Some argue that working from home is best. Others claim being in the office is best. And some more extreme views allege remote work should even be scorned. But regardless which side you're on, it could come down to productivity — and one new study looks to settle that debate.
In a working paper published by the National Bureau of Economic Research, economists at the Massachusetts Institute of Technology (MIT) and the University of California Los Angeles (UCLA) looked at two groups of data entry workers in India — one of which worked remotely while the other group worked in-office.
Over the course of eight weeks, researchers found that the productivity of those working from home was 18% lower than those in the office.
The economists observed a total of 235 entry-level workers who were randomized across skill level and divided into two groups, according to the study. The primary factor used to determine productivity was "net typing speed," which researchers defined by the number of correct entries the workers typed per minute. Ultimately, the workers in-office proved more effective.
However, the study noted some negative effects of office-based work that can partially be contributed to subgroups that have children or other responsibilities at home, as well as poorer households. But overall, workers who preferred being remote were substantially less effective at home than at the office.
One of the possible explanations to this drop-off in productivity could be communication challenges that arise from virtual work. Researchers call it "power in proximity."
In an earlier study, economists from the Federal Reserve Bank of New York paired up with researchers from the University of Iowa and Harvard to study software engineers at an unnamed Fortune 500 firm.
Before the pandemic, researchers found engineers in the same building as their supervisors received 21% more comments on their programs than those working in other buildings. But once the pandemic shuttered offices, feedback drastically shrank even more, suggesting that proximity played a role.

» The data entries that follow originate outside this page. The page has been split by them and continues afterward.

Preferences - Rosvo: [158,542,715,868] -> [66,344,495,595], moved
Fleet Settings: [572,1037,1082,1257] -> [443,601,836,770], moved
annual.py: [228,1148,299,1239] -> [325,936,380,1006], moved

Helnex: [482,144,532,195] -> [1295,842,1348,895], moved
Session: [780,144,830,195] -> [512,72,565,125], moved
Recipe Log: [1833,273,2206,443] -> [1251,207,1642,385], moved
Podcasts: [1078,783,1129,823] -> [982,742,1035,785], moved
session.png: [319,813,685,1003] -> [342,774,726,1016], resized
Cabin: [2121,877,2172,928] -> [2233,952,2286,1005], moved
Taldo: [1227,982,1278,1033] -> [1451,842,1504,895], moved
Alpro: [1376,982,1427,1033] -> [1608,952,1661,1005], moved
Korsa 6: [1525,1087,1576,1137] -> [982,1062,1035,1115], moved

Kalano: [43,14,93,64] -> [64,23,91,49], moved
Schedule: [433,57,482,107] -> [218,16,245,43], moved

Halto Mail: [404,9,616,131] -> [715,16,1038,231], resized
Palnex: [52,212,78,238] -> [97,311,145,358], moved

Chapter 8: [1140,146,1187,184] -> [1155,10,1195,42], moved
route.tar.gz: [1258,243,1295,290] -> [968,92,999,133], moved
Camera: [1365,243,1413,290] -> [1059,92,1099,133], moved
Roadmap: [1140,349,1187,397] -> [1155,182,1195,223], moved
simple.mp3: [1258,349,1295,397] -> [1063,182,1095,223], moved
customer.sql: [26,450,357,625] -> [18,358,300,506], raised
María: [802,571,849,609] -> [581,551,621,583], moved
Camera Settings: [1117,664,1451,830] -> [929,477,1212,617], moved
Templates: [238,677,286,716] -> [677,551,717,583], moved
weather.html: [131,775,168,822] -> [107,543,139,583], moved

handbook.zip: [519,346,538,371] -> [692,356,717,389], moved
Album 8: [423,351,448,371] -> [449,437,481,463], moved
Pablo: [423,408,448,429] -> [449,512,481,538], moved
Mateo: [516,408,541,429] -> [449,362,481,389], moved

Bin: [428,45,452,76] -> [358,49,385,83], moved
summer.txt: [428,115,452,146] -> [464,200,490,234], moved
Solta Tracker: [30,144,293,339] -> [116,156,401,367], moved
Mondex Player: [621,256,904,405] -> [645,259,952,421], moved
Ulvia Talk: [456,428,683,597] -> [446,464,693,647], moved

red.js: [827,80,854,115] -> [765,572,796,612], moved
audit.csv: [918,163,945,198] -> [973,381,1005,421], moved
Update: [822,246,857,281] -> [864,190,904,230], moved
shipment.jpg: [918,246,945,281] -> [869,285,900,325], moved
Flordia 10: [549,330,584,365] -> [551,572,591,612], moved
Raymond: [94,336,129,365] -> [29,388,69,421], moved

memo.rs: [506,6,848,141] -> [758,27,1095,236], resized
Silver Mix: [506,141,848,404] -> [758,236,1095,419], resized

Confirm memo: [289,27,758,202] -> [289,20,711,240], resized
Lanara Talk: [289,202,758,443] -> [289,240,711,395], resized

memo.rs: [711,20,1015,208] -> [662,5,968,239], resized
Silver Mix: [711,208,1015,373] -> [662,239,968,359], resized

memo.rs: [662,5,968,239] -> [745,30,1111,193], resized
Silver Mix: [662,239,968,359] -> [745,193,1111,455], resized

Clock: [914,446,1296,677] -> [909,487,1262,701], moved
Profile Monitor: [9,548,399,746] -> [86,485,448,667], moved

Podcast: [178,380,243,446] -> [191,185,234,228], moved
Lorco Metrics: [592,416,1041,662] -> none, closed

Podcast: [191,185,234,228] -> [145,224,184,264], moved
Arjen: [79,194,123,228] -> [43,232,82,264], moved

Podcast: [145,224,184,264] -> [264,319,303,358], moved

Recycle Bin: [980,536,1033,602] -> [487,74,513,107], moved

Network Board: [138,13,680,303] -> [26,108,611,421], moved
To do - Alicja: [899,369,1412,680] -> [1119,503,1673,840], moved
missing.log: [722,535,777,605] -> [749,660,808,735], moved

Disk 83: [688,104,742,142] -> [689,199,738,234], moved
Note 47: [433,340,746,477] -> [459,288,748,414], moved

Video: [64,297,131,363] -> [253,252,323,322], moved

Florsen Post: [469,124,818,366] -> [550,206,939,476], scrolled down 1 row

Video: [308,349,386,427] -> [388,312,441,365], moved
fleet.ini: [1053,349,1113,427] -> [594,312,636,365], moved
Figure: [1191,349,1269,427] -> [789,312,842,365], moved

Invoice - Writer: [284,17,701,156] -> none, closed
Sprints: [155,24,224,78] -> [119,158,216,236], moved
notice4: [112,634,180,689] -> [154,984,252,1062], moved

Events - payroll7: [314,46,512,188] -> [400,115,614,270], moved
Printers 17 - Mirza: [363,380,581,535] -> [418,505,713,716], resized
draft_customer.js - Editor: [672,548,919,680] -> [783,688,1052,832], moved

The "power in proximity" paper also calls hybrid models into question, finding that if just one person was remote, the entire team operated as it was remote, affecting feedback for everyone. Additionally, the lack of mentorship could also hurt a business's bottom line, as the paper found a decline in feedback made remote employees more likely to quit.
To boost efficiency, the economists recommend teams be either fully remote or fully in-office.
Nevertheless, both studies above could bolster the case that more organizations are making efforts to get workers back into the office.
In contrast, one survey found an overwhelming majority of workers preferred hybrid models or not returning to the office at all, meaning the demands we're seeing from some employers may lead to greater drop-off as people seek more flexible job opportunities.